Many artists have covered the song, including Michael Jackson, Paul McCartney, Isaac Hayes, Lionel Hampton, Prince, Sting, Kenny Rogers, Tom Jones and Lighthouse Family. Rapper DMX also sample it for his for his 2001 song "No Sunshine."
#3 – Bring it on Home to Me – Sam Cooke
Written and originally sung by Sam Cooke, "Bring it on Home to Me" was first released in 1962 as the B side to “Having a Party.”
Various other artists including The Animals, Otis Redding, Rod Stewart, Dave Mason, Van Morrison, and Mickey Gilley have covered it.
#2 – Blue Eyes Cryin’ in the Rain – Willie Nelson
This song was written by Fred Rose and originally recorded by Roy Acuff. Willie Nelson included it on his 1975 album Red Headed Stranger.
Willie had enjoyed some success as a songwriter before, but this is the album that put him on the map as a performer. It is a theme album. It tells the story of a preacher who kills his wife, and her lover, after she runs off with a man she loved before.
It’s a great album, worth listening to if you’ve never heard the whole thing. There was also a movie made of it, starring Willie himself as the preacher and Morgan Fairchild as his lost love. I’m afraid Willie is a better singer and songwriter than he is an actor though.
#1 – Don’t Think Twice It’s Alright – Bob Dylan
I know this is an unusual choice, but I've always loved it.
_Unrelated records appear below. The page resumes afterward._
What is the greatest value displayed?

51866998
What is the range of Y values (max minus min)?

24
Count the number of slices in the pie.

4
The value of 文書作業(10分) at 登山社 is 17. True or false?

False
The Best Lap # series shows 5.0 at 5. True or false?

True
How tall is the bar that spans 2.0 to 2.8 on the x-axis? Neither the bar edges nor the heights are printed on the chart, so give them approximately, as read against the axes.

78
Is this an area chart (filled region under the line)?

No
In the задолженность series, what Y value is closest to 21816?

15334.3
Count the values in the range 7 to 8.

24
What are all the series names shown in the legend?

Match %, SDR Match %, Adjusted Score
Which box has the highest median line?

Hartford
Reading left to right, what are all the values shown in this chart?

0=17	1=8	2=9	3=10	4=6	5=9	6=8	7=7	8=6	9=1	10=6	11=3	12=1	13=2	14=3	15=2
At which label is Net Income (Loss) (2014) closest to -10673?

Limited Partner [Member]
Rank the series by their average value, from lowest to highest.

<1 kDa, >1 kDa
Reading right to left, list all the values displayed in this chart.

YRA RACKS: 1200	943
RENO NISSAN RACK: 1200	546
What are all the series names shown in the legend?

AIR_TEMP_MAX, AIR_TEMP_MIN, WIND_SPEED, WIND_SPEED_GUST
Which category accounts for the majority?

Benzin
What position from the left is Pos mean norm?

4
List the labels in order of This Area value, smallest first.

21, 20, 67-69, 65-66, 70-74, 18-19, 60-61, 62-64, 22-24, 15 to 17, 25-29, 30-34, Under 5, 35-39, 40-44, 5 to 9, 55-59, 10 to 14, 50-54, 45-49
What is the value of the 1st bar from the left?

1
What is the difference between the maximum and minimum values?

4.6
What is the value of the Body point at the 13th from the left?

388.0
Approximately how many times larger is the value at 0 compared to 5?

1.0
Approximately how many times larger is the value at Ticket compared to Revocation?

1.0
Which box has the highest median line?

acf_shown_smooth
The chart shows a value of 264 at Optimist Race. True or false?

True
"Don't Think Twice, It's All Right" was first released on Dylan’s 1963 album Freewheelin'. Dylan wrote the song basing the melody on a traditional song “Who’s Gonna Buy Your Chicken’s when I’m Gone. This was apparently a fairly common practice, as I have heard of many other folk and blues songs where the artist claimed authorship of a traditional song when the original composer was unknown.
Folksinger Paul Clayton, had also used the melody in his song "Who's Gonna Buy You Ribbons When I'm Gone?" That song shares some phrases in common with Dylan’s song also.
The lyrics of the song are slightly passive aggressive. It’s alright, but they never did much talking, she’s not a woman but a child, she didn’t treat him unkind, but she could have done better, and she wasted his precious time. So, apparently he's over it.
Thanks you for listening. I hope you have enjoyed my list. You can probably guess what era I am from by my musical choices. What are your favorite break-up songs?